What about using a sieve (Eratosthenes or Atkin)? This cuts down on time tremendously if the algorithm is multi-threaded correctly and it stresses ram somewhat as well. If your interested, I can post a pseudo-code layout of how it works. The threaded Eratosthenes algorithm I've been working on has a time of 0.9 seconds for 32M on my Q6600 @ 3.6GHz.

[Alpha]

oh, i already got my seive code working....

but im not letting him have at that. a 2^31 -1 run uses about 256mb of ram and i can find all the primes upto that point in about 30 seconds on my T7500 with 2 threads.

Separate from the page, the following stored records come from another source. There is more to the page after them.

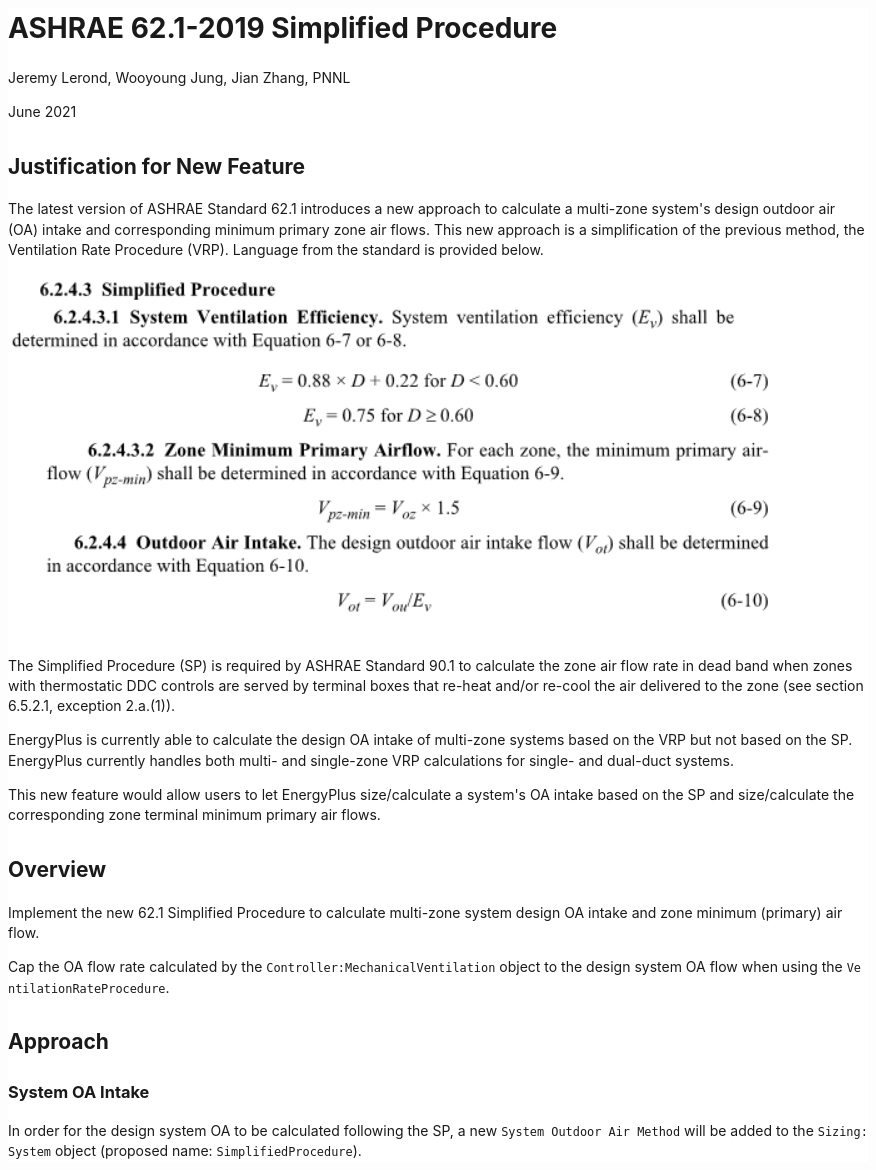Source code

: # ASHRAE 62.1-2019 Simplified Procedure
Jeremy Lerond, Wooyoung Jung, Jian Zhang, PNNL

June 2021

## Justification for New Feature
The latest version of ASHRAE Standard 62.1 introduces a new approach to calculate a multi-zone system's design outdoor air (OA) intake and corresponding minimum primary zone air flows. This new approach is a simplification of the previous method, the Ventilation Rate Procedure (VRP). Language from the standard is provided below.

![ASHRAE 62.1 Simplified Procedure](NFP-SimplifiedProcedure\code_language.png)

The Simplified Procedure (SP) is required by ASHRAE Standard 90.1 to calculate the zone air flow rate in dead band when zones with thermostatic DDC controls are served by terminal boxes that re-heat and/or re-cool the air delivered to the zone (see section 6.5.2.1, exception 2.a.(1)).

EnergyPlus is currently able to calculate the design OA intake of multi-zone systems based on the VRP but not based on the SP. EnergyPlus currently handles both multi- and single-zone VRP calculations for single- and dual-duct systems.

This new feature would allow users to let EnergyPlus size/calculate a system's OA intake based on the SP and size/calculate the corresponding zone terminal minimum primary air flows.

## Overview
Implement the new 62.1 Simplified Procedure to calculate multi-zone system design OA intake and zone minimum (primary) air flow.

Cap the OA flow rate calculated by the `Controller:MechanicalVentilation` object to the design system OA flow when using the `VentilationRateProcedure`.

## Approach
### System OA Intake
In order for the design system OA to be calculated following the SP, a new `System Outdoor Air Method` will be added to the `Sizing:System` object (proposed name: `SimplifiedProcedure`).
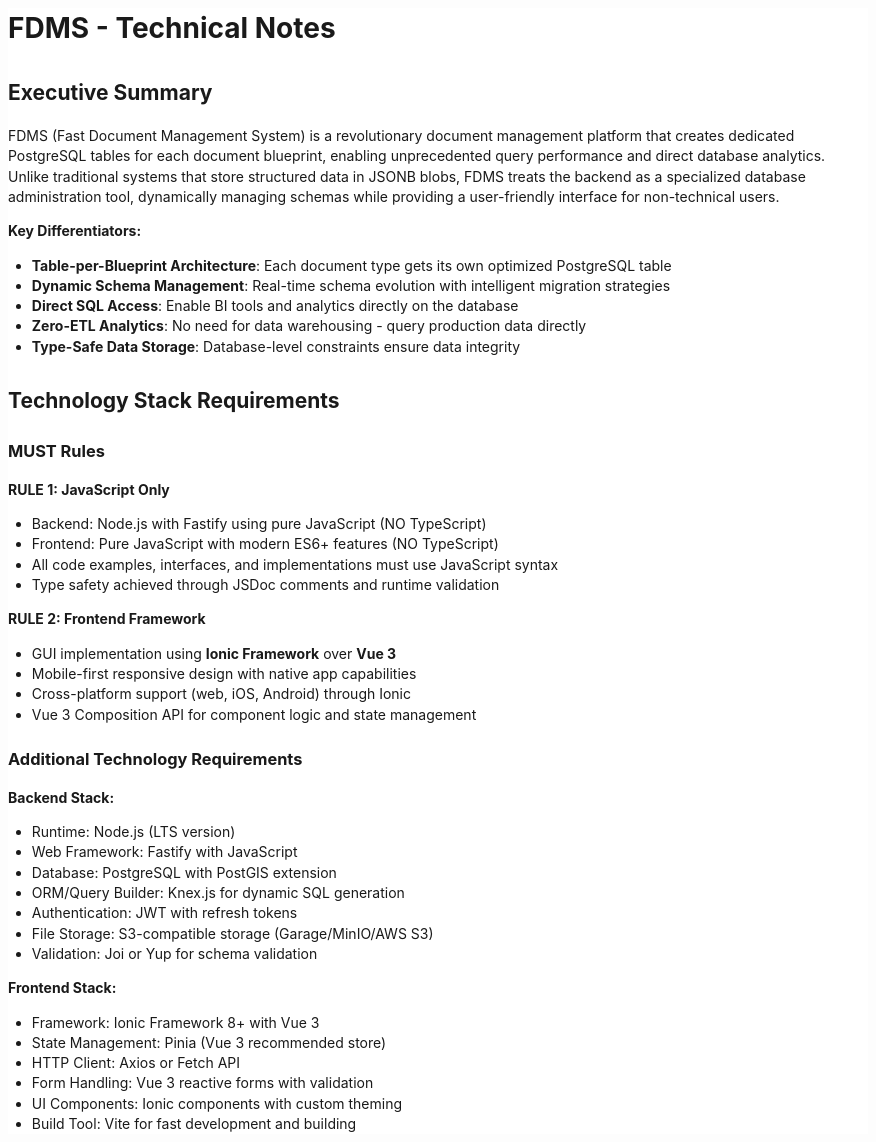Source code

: FDMS - Technical Notes
====

## Executive Summary

FDMS (Fast Document Management System) is a revolutionary document management platform that creates dedicated PostgreSQL tables for each document blueprint, enabling unprecedented query performance and direct database analytics. Unlike traditional systems that store structured data in JSONB blobs, FDMS treats the backend as a specialized database administration tool, dynamically managing schemas while providing a user-friendly interface for non-technical users.

**Key Differentiators:**

- **Table-per-Blueprint Architecture**: Each document type gets its own optimized PostgreSQL table
- **Dynamic Schema Management**: Real-time schema evolution with intelligent migration strategies
- **Direct SQL Access**: Enable BI tools and analytics directly on the database
- **Zero-ETL Analytics**: No need for data warehousing - query production data directly
- **Type-Safe Data Storage**: Database-level constraints ensure data integrity

## Technology Stack Requirements

### MUST Rules

**RULE 1: JavaScript Only**
- Backend: Node.js with Fastify using pure JavaScript (NO TypeScript)
- Frontend: Pure JavaScript with modern ES6+ features (NO TypeScript)
- All code examples, interfaces, and implementations must use JavaScript syntax
- Type safety achieved through JSDoc comments and runtime validation

**RULE 2: Frontend Framework**
- GUI implementation using **Ionic Framework** over **Vue 3**
- Mobile-first responsive design with native app capabilities
- Cross-platform support (web, iOS, Android) through Ionic
- Vue 3 Composition API for component logic and state management

### Additional Technology Requirements

**Backend Stack:**
- Runtime: Node.js (LTS version)
- Web Framework: Fastify with JavaScript
- Database: PostgreSQL with PostGIS extension
- ORM/Query Builder: Knex.js for dynamic SQL generation
- Authentication: JWT with refresh tokens
- File Storage: S3-compatible storage (Garage/MinIO/AWS S3)
- Validation: Joi or Yup for schema validation

**Frontend Stack:**
- Framework: Ionic Framework 8+ with Vue 3
- State Management: Pinia (Vue 3 recommended store)
- HTTP Client: Axios or Fetch API
- Form Handling: Vue 3 reactive forms with validation
- UI Components: Ionic components with custom theming
- Build Tool: Vite for fast development and building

its soooo much faster than the brute force method

oh, i just checked my 32m time - .329 seconds

[begrip]

hmm nice

[MuffinFlavored]

oh, i already got my seive code working....

but im not letting him have at that. a 2^31 -1 run uses about 256mb of ram and i can find all the primes upto that point in about 30 seconds on my T7500 with 2 threads.

its soooo much faster than the brute force method

oh, i just checked my 32m time - .329 seconds

Nice, my code is quite slow.

I need to find a way that once the first thread is done (which is sooner than all the other threads), to create another thread and do more work.